**What to produce**
As the answer, set down the lines below from the one containing "right shoulder: (416, 159)" through the one containing "right hip: (268, 246)", exactly and inclusively, and no others.

**Given records**
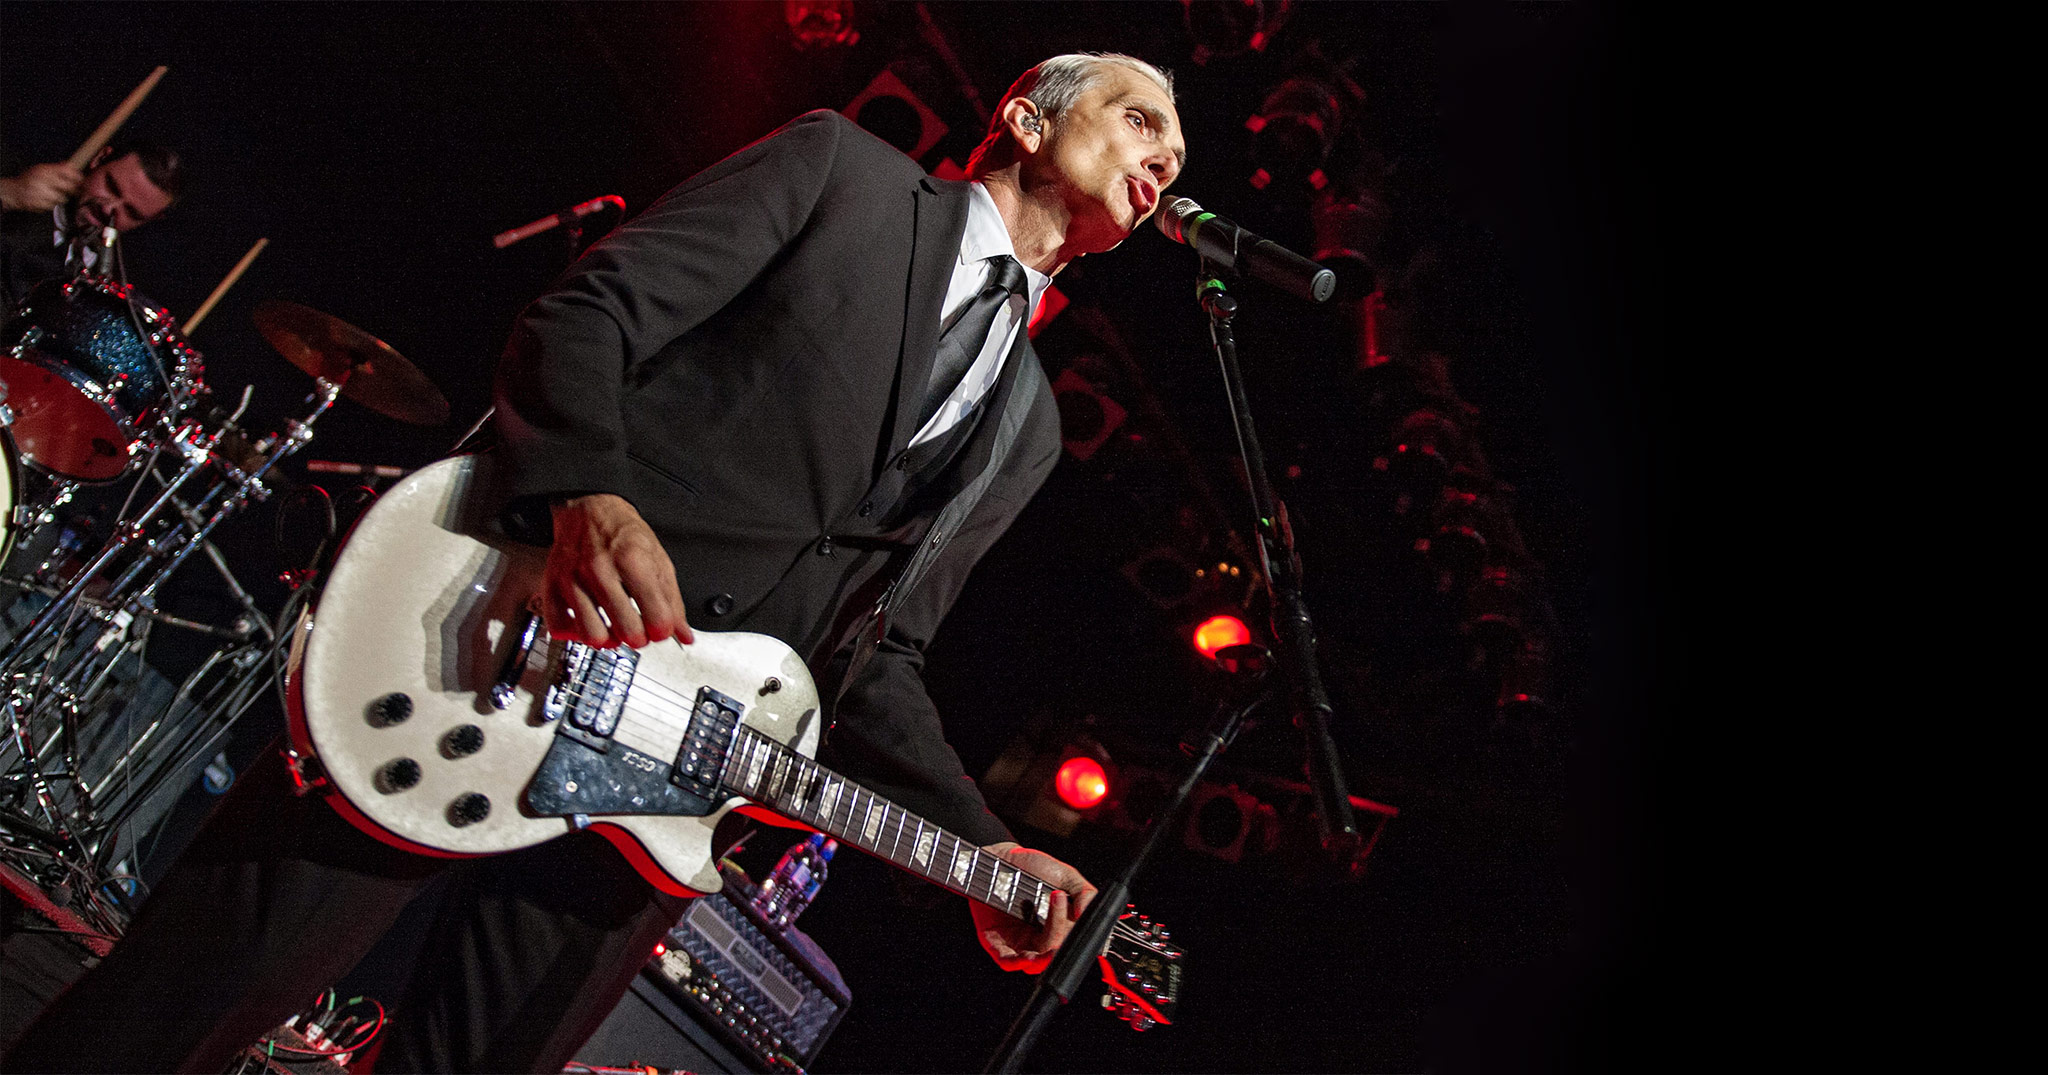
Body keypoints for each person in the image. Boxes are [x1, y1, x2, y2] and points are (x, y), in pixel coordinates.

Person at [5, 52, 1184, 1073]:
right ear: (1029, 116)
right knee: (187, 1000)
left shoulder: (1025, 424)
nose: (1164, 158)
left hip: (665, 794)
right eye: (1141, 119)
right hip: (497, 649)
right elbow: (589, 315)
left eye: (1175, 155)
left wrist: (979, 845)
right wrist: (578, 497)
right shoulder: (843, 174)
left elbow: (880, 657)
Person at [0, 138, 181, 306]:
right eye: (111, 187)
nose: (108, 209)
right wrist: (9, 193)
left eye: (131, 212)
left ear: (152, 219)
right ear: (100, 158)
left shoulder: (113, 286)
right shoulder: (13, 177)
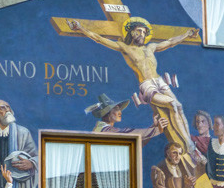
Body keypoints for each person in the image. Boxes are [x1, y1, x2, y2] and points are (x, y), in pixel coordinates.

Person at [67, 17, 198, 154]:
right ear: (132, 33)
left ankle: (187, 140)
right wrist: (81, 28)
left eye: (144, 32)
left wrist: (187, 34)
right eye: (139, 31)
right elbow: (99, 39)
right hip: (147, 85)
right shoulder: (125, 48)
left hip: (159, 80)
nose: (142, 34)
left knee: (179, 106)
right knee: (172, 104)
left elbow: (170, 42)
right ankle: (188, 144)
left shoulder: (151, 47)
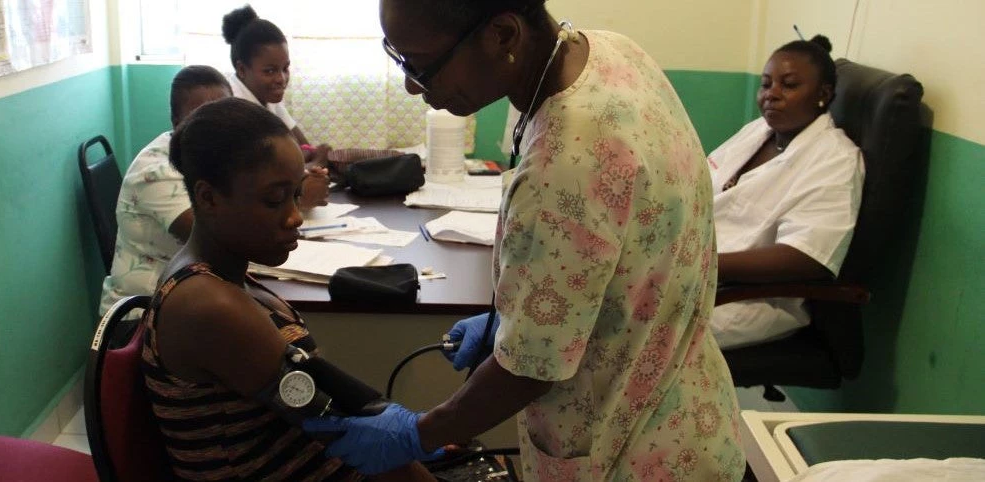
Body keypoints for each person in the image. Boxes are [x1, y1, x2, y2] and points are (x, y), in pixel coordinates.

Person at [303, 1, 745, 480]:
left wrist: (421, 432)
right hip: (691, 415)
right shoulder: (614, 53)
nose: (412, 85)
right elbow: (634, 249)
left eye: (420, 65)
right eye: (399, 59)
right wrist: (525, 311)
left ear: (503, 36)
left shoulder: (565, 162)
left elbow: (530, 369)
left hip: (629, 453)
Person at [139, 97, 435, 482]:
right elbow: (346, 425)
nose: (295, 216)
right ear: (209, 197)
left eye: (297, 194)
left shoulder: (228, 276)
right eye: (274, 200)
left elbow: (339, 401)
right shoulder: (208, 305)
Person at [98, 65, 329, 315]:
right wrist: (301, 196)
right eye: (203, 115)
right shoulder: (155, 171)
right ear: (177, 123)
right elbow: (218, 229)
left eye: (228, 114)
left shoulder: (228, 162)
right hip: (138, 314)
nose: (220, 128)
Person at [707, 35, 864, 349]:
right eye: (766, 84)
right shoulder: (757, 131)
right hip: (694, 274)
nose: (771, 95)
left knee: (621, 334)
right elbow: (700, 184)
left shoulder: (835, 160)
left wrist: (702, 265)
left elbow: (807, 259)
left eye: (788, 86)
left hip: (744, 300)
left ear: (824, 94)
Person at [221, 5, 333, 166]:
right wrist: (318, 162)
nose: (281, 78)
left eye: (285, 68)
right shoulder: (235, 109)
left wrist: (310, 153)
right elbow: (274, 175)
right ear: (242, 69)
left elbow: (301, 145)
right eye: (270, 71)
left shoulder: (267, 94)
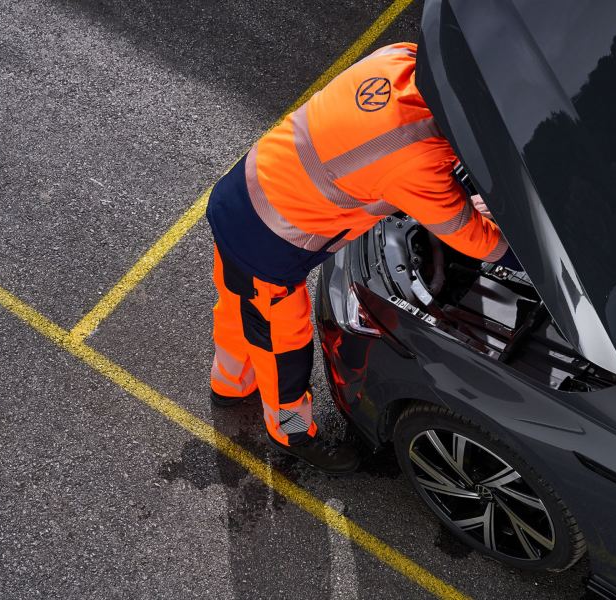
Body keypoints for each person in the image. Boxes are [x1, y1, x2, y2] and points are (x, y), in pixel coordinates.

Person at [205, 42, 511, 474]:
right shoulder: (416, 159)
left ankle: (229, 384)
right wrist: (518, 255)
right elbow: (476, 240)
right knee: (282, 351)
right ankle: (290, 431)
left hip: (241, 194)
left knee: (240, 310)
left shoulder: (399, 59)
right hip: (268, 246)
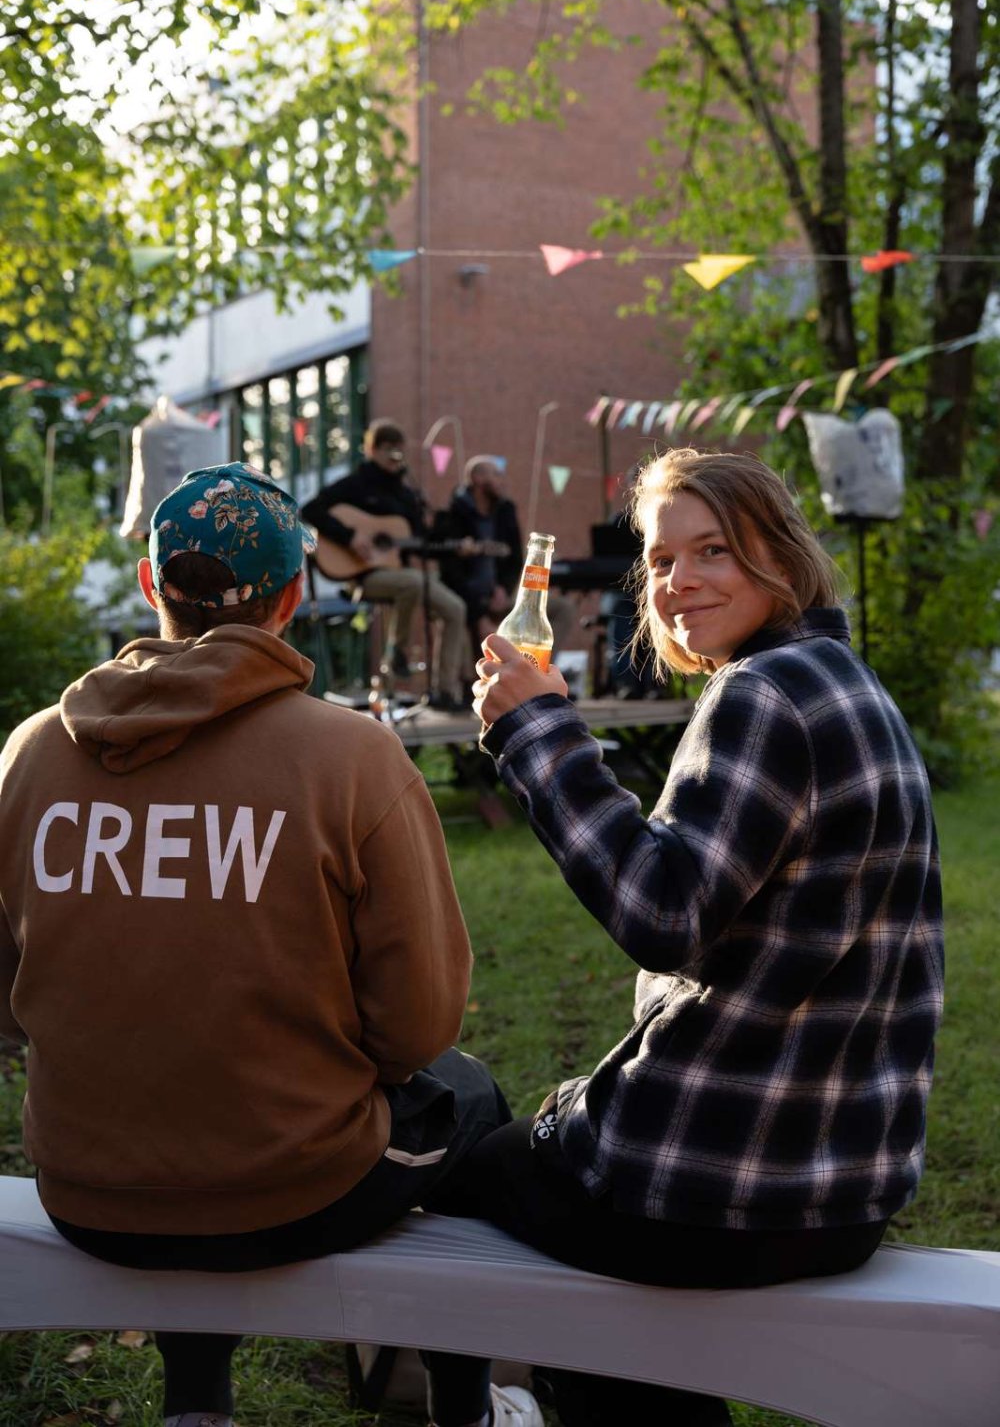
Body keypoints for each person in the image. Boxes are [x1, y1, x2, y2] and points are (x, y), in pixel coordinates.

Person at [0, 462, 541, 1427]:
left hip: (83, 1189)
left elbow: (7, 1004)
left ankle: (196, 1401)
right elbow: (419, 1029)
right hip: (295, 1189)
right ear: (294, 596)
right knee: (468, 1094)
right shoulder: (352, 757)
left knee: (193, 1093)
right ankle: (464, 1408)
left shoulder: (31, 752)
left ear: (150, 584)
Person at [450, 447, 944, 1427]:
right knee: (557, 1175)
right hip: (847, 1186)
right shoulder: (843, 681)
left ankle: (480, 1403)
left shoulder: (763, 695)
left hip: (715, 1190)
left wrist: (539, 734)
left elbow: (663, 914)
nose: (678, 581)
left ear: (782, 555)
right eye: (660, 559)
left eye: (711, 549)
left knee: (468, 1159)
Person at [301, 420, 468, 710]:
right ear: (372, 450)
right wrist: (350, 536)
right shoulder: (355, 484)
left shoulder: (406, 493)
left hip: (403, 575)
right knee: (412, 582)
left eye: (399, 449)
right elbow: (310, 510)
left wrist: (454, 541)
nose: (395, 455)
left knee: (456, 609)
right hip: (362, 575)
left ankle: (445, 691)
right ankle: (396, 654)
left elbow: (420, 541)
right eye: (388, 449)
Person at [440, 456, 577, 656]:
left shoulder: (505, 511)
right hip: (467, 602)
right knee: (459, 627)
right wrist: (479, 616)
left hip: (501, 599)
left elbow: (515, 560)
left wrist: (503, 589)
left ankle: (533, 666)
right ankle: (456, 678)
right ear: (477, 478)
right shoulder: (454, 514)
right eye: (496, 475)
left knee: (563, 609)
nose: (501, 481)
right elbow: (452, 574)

**Written solution**
right shoulder: (416, 159)
left ankle: (229, 384)
right wrist: (518, 255)
right elbow: (476, 240)
right knee: (282, 351)
right ankle: (290, 431)
left hip: (241, 194)
left knee: (240, 310)
left shoulder: (399, 59)
right hip: (268, 246)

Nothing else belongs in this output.